Executive Sessions: A Review

Emily Guimont

From our Spring 2022 e-newsletter

Oregon Public Meetings Laws and Executive Sessions

Oregon public meetings laws are designed to ensure public access to governing bodies by requiring that the “decisions of governing bodies [are] arrived at openly.” ORS 192.620. The general rule is that public meetings must be open to the public to attend. Executive sessions provide a limited exception to this rule. An executive session is a “meeting or part of a meeting of a governing body that is closed to certain persons for deliberation on certain matters.” ORS 192.610(2). As its definition indicates, executive sessions may only be held for “certain” reasons. ORS 192.660 lists these reasons, which are the only reasons for which an executive session may be held.

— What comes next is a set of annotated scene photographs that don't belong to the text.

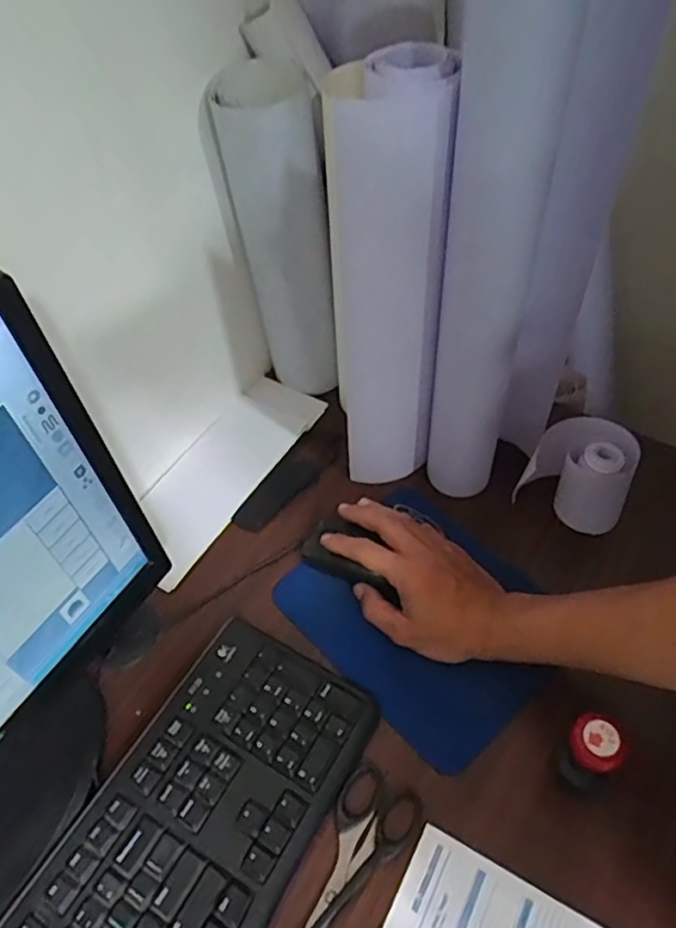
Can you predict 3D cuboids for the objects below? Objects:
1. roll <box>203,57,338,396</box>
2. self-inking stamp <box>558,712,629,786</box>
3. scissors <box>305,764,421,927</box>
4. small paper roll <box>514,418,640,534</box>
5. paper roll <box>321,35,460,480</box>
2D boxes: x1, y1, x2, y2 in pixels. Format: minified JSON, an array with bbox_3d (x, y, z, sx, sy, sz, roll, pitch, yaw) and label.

Executive sessions allowed under ORS 192.660 are narrowly interpreted, and each has specific requirements to justify its use. As a dangerous consequence, ORS 192.660 can easily be misunderstood or misapplied, as illustrated below:

1. Employment of Public Officers, Employees, and Agents.

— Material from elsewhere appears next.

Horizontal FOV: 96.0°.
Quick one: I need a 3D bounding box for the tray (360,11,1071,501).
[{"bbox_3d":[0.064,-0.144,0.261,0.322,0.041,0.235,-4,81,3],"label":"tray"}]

ORS 192.660(2)(a) states, “the governing body . . . may hold an executive session to consider the employment of a public officer, employee, staff member or individual agent . . . .” What it doesn’t tell you is that ORS 192.660(7)(d) limits such executive sessions to where: (1) the vacancy has been advertised; (2) the local government has adopted regular hiring practices; (3) for officers, the public has had an opportunity to comment on the potential hiring; and, (4) for chief executive officers, the governing body has adopted hiring standards, criteria, and policy directives in open meetings with the opportunity for public comment. As a result, an executive session under ORS 192.660(2)(a) may only be held if the local government complied with ORS 192.660(7)(d).

2. Legal Counsel

ORS 192.660(2)(h) allows a governing body to hold an executive session to discuss, with its legal counsel, its “legal rights and duties . . . with regard to current litigation or litigation likely to be filed.” Governing bodies are routinely tempted to stretch this exception to include discussions on any “legal matter.” Prior to scheduling such an executive session, confirm that: (1) the discussion is directly with legal counsel; (2) the discussion concerns your entity’s specific legal rights and duties in a particular situation; and (3) your entity is either named in active litigation or is about to be in a court action. ORS 192.660(2)(h) does not justify general discussion of your entity’s legal rights, risks, or liabilities, with or without your attorney’s presence.

3. “Deliberations” and Final Actions/Decisions

Executive sessions may only be used to receive protected information and “deliberate” on a matter—final decisions and final actions are expressly forbidden. ORS 192.660(6). A governing body may reach a consensus in executive session. For example, a governing body may direct its designated individual on how to negotiate on the next stage of a negotiated real estate deal. However, that transaction cannot be finalized until approved in open session.


Executive sessions can be useful tools to allow governing bodies to discuss confidential matters not appropriate at the time for general public knowledge. However, as illustrated above, executive sessions are authorized for only a limited number of reasons under limited circumstances. Be sure that your board or council is familiar with the allowances and limitations of ORS 192.660 before calling an executive session. It is never a bad idea to check with legal counsel before noticing the meeting to ensure all requirements are properly met.